China's 15th Five-Year Plan: AI, Chips, and Growth
China's National People's Congress is formalizing the 15th Five-Year Plan (2026–2030), placing artificial intelligence, semiconductor self-reliance, and domestic consumption at the heart of Beijing's strategy for the next decade.
Beijing Charts a New Course for 2026–2030
When China's National People's Congress (NPC) convened in Beijing on 4 March 2026, the agenda carried unusual weight. Legislators began reviewing the 15th Five-Year Plan — a sweeping blueprint that will govern the world's second-largest economy through 2030 and shape global technology supply chains for years beyond. The plan reflects a China that is simultaneously more self-confident and more anxious: racing to dominate frontier technologies while quietly acknowledging deep structural vulnerabilities at home.
Technology Self-Reliance as Strategic Doctrine
The centrepiece of the new plan is what Beijing calls "New Productive Forces" — President Xi Jinping's shorthand for a push toward indigenous innovation in artificial intelligence, advanced semiconductors, robotics, quantum computing, and 6G communications. According to analysis by the Center for Security and Emerging Technology at Georgetown University, the plan commits to raising research and development expenditure beyond 3.2% of GDP — a record target — aimed squarely at overcoming what Chinese planners call "chokepoint" technologies where Western export controls have bitten hardest.
On semiconductors, the ambition is concrete: domestic industries are mandated to reach over 70% self-sufficiency in core chips by 2030, according to market analysis firm MacroMicro. The ripple effects are already visible in Western boardrooms. Nvidia, Intel, and Applied Materials have flagged material revenue risks as Chinese state-linked entities are actively steered away from foreign silicon.
Growth Targets and the Rebalancing Dilemma
Premier Li Qiang's Government Work Report, delivered on 5 March, set a GDP growth target of around 5% for 2026 — a modest step down from prior ambitions that signals a tolerance for slower but, in Beijing's framing, higher-quality expansion. The South China Morning Post reported that the government considered expressing the target as a range to allow greater policy flexibility amid global trade uncertainty.
The plan explicitly acknowledges two long-standing structural weaknesses: weak domestic demand and demographic pressure. To address the former, the document calls for wage growth, expanded social safety nets, and an "AI Plus" initiative designed to deepen AI integration across retail, manufacturing, and services — all aimed at nudging Chinese households to spend more and save less.
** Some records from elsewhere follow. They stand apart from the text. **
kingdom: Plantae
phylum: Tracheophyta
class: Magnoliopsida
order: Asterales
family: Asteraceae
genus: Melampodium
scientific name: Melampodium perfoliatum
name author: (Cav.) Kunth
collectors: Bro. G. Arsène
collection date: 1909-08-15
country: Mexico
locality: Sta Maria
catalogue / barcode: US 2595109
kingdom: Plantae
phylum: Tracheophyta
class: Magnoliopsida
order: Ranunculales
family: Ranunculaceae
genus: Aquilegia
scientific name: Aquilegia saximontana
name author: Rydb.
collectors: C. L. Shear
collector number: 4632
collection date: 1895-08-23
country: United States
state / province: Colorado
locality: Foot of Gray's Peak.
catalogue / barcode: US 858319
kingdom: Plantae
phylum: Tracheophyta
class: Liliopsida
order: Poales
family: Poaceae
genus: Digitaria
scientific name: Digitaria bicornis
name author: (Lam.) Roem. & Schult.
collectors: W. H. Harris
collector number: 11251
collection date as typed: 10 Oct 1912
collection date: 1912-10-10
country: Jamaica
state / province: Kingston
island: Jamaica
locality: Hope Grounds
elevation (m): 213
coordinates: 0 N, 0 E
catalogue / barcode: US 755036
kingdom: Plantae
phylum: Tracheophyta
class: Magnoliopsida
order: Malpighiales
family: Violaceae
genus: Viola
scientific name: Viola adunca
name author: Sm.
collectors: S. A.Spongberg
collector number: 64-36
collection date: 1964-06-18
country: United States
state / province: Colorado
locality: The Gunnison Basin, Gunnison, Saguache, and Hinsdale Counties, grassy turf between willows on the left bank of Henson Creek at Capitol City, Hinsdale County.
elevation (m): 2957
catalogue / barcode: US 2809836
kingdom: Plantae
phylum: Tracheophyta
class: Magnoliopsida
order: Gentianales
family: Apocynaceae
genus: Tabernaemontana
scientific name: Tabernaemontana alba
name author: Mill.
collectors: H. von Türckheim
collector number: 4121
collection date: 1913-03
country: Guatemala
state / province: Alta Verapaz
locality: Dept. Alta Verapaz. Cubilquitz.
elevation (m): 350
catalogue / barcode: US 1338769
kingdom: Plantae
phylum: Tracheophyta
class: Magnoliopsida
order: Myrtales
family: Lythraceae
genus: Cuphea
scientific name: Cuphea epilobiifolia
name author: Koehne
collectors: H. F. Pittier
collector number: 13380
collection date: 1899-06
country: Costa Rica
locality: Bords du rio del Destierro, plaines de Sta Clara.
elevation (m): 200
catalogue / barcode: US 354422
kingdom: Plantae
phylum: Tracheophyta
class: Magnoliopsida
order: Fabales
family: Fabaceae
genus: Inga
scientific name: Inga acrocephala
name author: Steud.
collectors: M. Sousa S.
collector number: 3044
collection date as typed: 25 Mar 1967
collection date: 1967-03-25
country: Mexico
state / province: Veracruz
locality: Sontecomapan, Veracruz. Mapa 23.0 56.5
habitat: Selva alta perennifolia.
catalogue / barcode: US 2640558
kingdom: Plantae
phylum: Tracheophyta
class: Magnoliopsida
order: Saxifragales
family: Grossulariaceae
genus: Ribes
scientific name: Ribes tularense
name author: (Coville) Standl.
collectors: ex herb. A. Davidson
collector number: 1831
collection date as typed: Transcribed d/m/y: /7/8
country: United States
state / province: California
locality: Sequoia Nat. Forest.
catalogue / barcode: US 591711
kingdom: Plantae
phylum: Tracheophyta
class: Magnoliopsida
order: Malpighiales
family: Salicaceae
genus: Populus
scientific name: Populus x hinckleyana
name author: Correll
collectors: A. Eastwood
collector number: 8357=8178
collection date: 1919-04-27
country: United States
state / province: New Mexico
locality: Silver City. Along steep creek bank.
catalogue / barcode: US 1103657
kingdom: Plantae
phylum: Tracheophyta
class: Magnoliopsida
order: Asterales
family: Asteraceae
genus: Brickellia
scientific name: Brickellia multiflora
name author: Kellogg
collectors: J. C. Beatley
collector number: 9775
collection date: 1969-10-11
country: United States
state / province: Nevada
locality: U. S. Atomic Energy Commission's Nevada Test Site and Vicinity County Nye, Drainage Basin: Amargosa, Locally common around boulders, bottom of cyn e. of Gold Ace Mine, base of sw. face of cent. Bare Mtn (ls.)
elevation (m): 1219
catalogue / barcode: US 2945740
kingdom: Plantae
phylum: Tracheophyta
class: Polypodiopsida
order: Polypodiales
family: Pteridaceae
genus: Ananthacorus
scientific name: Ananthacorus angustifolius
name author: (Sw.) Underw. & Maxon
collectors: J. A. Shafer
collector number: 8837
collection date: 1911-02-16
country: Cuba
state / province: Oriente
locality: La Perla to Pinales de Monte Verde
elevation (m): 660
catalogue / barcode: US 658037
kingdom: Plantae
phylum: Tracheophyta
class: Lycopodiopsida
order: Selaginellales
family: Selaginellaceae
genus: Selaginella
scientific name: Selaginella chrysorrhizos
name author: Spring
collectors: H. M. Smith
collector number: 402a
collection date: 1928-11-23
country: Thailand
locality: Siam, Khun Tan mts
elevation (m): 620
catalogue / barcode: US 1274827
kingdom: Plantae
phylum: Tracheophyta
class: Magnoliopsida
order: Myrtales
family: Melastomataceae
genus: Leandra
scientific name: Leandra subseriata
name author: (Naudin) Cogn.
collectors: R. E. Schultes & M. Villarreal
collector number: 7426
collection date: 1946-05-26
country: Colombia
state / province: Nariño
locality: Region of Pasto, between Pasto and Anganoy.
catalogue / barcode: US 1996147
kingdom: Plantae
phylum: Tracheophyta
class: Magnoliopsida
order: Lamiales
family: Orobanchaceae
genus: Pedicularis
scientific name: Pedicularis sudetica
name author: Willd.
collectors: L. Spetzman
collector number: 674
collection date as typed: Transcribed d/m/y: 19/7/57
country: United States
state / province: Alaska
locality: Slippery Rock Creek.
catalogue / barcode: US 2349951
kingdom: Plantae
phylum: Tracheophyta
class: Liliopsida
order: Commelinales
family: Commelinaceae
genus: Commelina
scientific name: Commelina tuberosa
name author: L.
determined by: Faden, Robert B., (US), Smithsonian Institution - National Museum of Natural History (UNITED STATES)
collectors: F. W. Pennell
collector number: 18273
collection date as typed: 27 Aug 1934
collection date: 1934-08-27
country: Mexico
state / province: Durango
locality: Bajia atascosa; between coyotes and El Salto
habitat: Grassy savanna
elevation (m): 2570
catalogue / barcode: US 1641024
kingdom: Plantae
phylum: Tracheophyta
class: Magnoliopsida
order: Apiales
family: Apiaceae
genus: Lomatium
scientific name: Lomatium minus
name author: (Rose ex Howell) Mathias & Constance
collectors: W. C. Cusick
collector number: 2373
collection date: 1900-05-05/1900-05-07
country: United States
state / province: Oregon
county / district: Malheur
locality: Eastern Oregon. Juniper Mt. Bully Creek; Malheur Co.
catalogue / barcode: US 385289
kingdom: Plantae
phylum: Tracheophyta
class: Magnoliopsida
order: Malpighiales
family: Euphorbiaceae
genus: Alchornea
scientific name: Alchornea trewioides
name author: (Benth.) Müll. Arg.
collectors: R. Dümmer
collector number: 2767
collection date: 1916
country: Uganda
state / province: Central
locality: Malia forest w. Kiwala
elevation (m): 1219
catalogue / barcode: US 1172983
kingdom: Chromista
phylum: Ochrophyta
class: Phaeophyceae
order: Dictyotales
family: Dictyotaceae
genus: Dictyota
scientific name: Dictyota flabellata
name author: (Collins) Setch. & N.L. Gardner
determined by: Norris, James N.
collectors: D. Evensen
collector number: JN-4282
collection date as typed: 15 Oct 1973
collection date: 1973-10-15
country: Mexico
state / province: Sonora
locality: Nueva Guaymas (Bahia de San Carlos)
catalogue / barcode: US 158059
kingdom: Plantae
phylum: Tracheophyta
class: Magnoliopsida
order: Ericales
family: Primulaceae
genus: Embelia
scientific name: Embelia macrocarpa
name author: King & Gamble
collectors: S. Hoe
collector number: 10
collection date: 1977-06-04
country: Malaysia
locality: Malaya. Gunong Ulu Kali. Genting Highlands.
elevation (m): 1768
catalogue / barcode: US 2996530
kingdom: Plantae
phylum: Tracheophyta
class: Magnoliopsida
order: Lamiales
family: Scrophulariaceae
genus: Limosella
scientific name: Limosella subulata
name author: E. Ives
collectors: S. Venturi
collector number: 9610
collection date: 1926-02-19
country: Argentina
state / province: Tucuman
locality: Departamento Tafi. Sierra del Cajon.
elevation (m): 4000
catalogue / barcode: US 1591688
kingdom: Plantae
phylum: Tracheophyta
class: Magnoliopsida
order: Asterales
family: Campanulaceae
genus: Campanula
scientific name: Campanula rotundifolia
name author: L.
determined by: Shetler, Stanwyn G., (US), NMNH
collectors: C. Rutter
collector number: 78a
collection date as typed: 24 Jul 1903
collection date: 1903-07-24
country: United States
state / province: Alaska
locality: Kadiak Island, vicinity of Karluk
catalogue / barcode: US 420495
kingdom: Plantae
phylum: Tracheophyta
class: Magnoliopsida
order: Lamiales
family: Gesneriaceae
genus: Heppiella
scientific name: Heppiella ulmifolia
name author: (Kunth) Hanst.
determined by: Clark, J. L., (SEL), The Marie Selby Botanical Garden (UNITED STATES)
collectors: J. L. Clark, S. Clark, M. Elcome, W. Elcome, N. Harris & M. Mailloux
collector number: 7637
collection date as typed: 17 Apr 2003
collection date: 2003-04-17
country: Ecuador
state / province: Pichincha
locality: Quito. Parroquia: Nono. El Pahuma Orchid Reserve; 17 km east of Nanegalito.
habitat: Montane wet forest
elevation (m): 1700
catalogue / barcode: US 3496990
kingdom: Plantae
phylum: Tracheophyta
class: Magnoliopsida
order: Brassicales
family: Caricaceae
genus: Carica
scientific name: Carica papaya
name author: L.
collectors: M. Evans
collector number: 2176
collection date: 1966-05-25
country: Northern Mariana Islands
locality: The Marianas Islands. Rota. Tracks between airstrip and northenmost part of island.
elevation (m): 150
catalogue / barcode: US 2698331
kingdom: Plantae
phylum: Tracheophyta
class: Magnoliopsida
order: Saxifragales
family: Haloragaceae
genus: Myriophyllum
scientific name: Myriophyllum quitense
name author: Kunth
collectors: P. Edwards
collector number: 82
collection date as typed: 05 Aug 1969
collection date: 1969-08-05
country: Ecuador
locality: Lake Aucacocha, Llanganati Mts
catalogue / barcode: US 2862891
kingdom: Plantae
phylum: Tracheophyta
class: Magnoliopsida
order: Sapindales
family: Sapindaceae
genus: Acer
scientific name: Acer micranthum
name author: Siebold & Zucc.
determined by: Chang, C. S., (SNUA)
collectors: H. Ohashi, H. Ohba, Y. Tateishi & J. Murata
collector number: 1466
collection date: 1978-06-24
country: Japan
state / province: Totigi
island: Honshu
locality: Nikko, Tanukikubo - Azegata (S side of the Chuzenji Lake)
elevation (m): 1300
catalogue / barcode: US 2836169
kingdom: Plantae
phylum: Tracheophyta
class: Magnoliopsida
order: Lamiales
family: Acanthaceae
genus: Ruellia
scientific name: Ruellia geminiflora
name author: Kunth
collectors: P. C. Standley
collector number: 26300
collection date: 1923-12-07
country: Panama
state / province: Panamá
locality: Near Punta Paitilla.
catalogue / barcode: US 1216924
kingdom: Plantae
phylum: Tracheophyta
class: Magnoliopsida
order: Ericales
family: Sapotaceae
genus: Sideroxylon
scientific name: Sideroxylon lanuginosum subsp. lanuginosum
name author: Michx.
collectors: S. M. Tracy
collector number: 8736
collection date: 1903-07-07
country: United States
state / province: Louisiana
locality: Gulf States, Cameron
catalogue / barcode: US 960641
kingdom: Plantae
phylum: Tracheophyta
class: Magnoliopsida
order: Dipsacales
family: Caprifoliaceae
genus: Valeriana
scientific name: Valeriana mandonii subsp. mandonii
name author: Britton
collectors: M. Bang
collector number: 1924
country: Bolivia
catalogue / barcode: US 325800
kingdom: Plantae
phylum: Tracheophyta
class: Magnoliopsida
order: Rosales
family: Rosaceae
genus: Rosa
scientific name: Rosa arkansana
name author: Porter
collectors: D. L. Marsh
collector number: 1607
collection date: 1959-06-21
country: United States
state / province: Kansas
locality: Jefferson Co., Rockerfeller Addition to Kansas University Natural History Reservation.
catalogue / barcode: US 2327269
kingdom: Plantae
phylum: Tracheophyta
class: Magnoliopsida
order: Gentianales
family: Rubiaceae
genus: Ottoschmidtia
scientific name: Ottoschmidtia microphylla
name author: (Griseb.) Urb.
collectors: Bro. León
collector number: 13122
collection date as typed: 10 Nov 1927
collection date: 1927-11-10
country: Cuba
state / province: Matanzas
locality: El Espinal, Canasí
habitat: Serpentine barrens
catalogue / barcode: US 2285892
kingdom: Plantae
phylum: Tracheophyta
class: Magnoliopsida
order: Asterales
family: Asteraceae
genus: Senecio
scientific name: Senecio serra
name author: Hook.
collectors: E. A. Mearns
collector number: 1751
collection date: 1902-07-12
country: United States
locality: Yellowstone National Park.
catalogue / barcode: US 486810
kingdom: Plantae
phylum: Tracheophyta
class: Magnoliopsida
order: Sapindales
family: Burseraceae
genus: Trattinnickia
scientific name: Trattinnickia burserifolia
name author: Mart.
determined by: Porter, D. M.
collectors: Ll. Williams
Analysts at the Modern Diplomacy review have noted this marks the most explicit acknowledgment yet of China's consumption gap as a systemic risk.
Green Energy and Industrial Modernisation
Renewable energy expansion runs as a parallel thread throughout the plan. Solar, wind, and green hydrogen are framed both as climate commitments and as levers for industrial modernisation — reducing input costs for advanced manufacturing and lessening dependence on imported fossil fuels. The World Economic Forum's assessment of the plan's preliminary outline described it as a "new phase of strategic adaptation", balancing openness to foreign investment in aligned sectors against tightening control over strategic industries.
Global Implications: A Dual-Track World
For multinational companies and trading partners, the 15th Five-Year Plan accelerates a decoupling already underway. Analysts at IMD's I by IMD platform argue the plan effectively consolidates a "dual-track" technology ecosystem — Chinese standards and supply chains increasingly operating independently of Western ones. European and Asian manufacturers face a harder choice: comply with China's ecosystem to retain market access, or align with Western frameworks at the cost of that access.
Yet Beijing is careful to avoid the language of isolation. The plan pledges continued openness to foreign investment in areas that align with national priorities — a signal, analysts say, aimed at reassuring trade partners in the Global South and in Europe that China remains a viable economic partner even as it walls off its most sensitive sectors.
A Decade Defined by the Next Five Years
The 15th Five-Year Plan is more than a list of targets — it is a strategic doctrine for a geopolitically turbulent era. Whether Beijing can simultaneously boost domestic consumption, achieve semiconductor independence, and sustain near-5% growth while managing demographic headwinds will determine not just China's trajectory, but the shape of the global economy well into the 2030s.